The defence for Nuon Chea on Tuesday added its support to a long-filed objection – first raised by the defence for the late Ieng Sary – arguing that the Khmer Rouge tribunal has no jurisdiction to try its client for grave breaches of the Geneva Convention, such as torture and wilful killing.
According to the original 2011 objection, the Cambodian law at the time the Khmer Rouge took power placed a 10-year statute of limitations on felonies, and since that window has long been closed, the tribunal has no authority to bring such a charge.

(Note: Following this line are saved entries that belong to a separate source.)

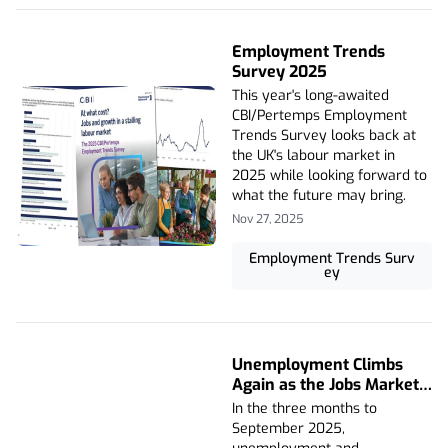
Employment Trends
Survey 2025
This year's long-awaited
CBI/Pertemps Employment
Trends Survey looks back at
the UK's labour market in
2025 while looking forward to
what the future may bring.
Nov 27, 2025
Employment Trends Surv
ey
Unemployment Climbs
Again as the Jobs Market
Weakens
In the three months to
September 2025,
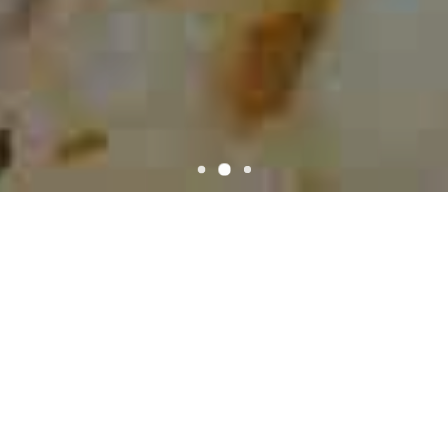
WELCOME
Pizza Shack
Pizza Shack located on Kentwood, LA 70444. We have awesome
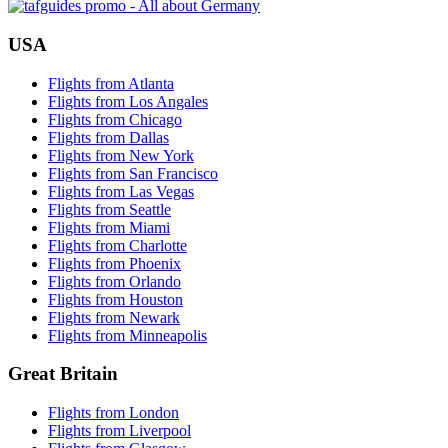
USA
Flights from Atlanta
Flights from Los Angales
Flights from Chicago
Flights from Dallas
Flights from New York
Flights from San Francisco
Flights from Las Vegas
Flights from Seattle
Flights from Miami
Flights from Charlotte
Flights from Phoenix
Flights from Orlando
Flights from Houston
Flights from Newark
Flights from Minneapolis
Great Britain
Flights from London
Flights from Liverpool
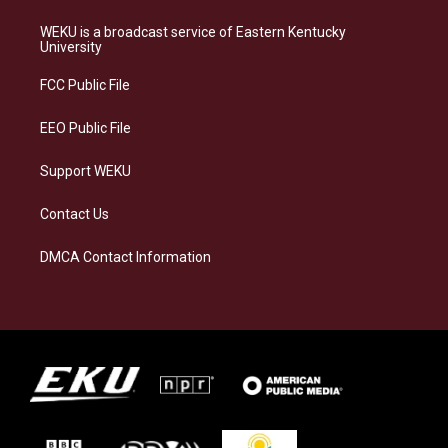
t
e
e
k
a
s
b
e
WEKU is a broadcast service of Eastern Kentucky
g
k
o
d
University
r
y
o
i
a
k
n
FCC Public File
m
EEO Public File
Support WEKU
Contact Us
DMCA Contact Information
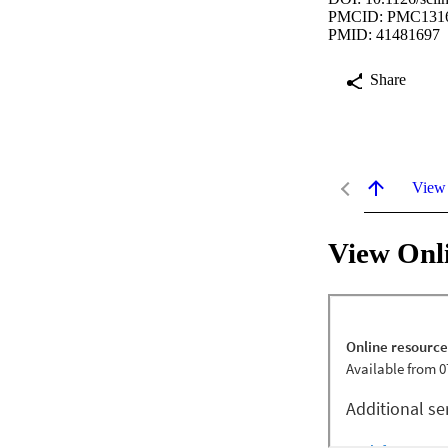
PMCID: PMC131
PMID: 41481697
Share
View
View Onl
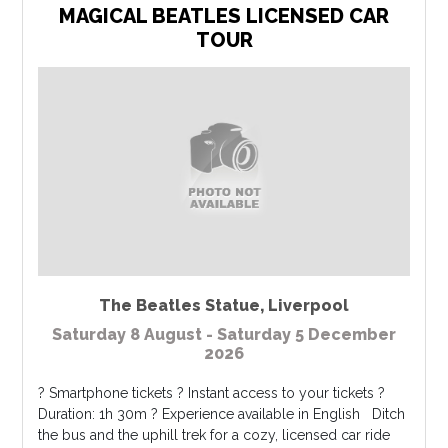
MAGICAL BEATLES LICENSED CAR
TOUR
The Beatles Statue
,
Liverpool
Saturday 8 August - Saturday 5 December
2026
? Smartphone tickets ? Instant access to your tickets ?
Duration: 1h 30m ? Experience available in English Ditch
the bus and the uphill trek for a cozy, licensed car ride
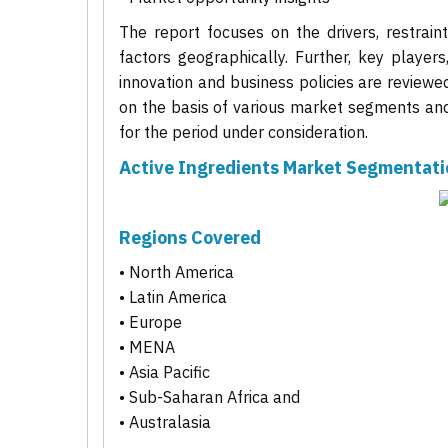
The report focuses on the drivers, restrain
factors geographically. Further, key players
innovation and business policies are reviewe
on the basis of various market segments and 
for the period under consideration.
Active Ingredients Market Segmentati
Regions Covered
• North America
• Latin America
• Europe
• MENA
• Asia Pacific
• Sub-Saharan Africa and
• Australasia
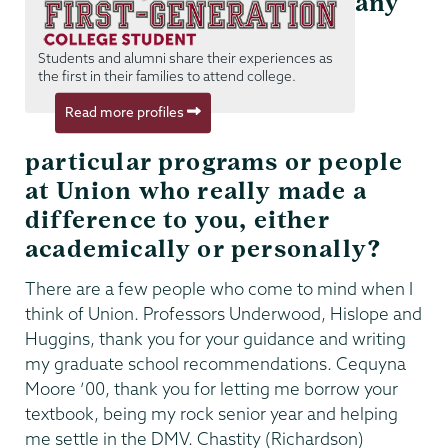
any
Students and alumni share their experiences as
the first in their families to attend college.
Read more profiles
particular programs or people
at Union who really made a
difference to you, either
academically or personally?
There are a few people who come to mind when I
think of Union. Professors Underwood, Hislope and
Huggins, thank you for your guidance and writing
my graduate school recommendations. Cequyna
Moore ’00, thank you for letting me borrow your
textbook, being my rock senior year and helping
me settle in the DMV. Chastity (Richardson)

“The 1956 Penal Code sets out a statute of limitations of 10 years for felonies committed in Cambodia,” it continues. “Grave breaches must be considered a felony. As a result there is a 10 year statute of limitations for grave breaches. This 10 year period would have expired in 1989 for crimes which were allegedly committed in 1979.”
Under the principle of non-retroactiveness, a person cannot be charged for an act if the act was not a crime at the time it was committed, and while a UN convention banning statutes of limitations on grave breaches came into force in 1970, it was “not widely ratified” – and certainly not by Cambodia – the Sary defence argued. (Last Wednesday, Sary’s former defence team filed a brief making a similar assertion on behalf of their current client in Case 003.)
In its filing on Tuesday, the Chea defence concurred with the 2011 filing.
Since grave breaches were not part of the Case 002’s first sub-trial, Case 002/01, the court has, to date, never made a definitive ruling on the 2011 objection, court legal communications officer Lars Olsen said.
At the time the objection was filed, the prosecution counter-argued that the “exceptional nature” of grave breaches prevents it from being classified as a mere felony under the Cambodian penal code, and “customary international law” does not provide for a statute of limitations.
“Our position has not changed” since the 2011 response, prosecutor William Smith said in an email.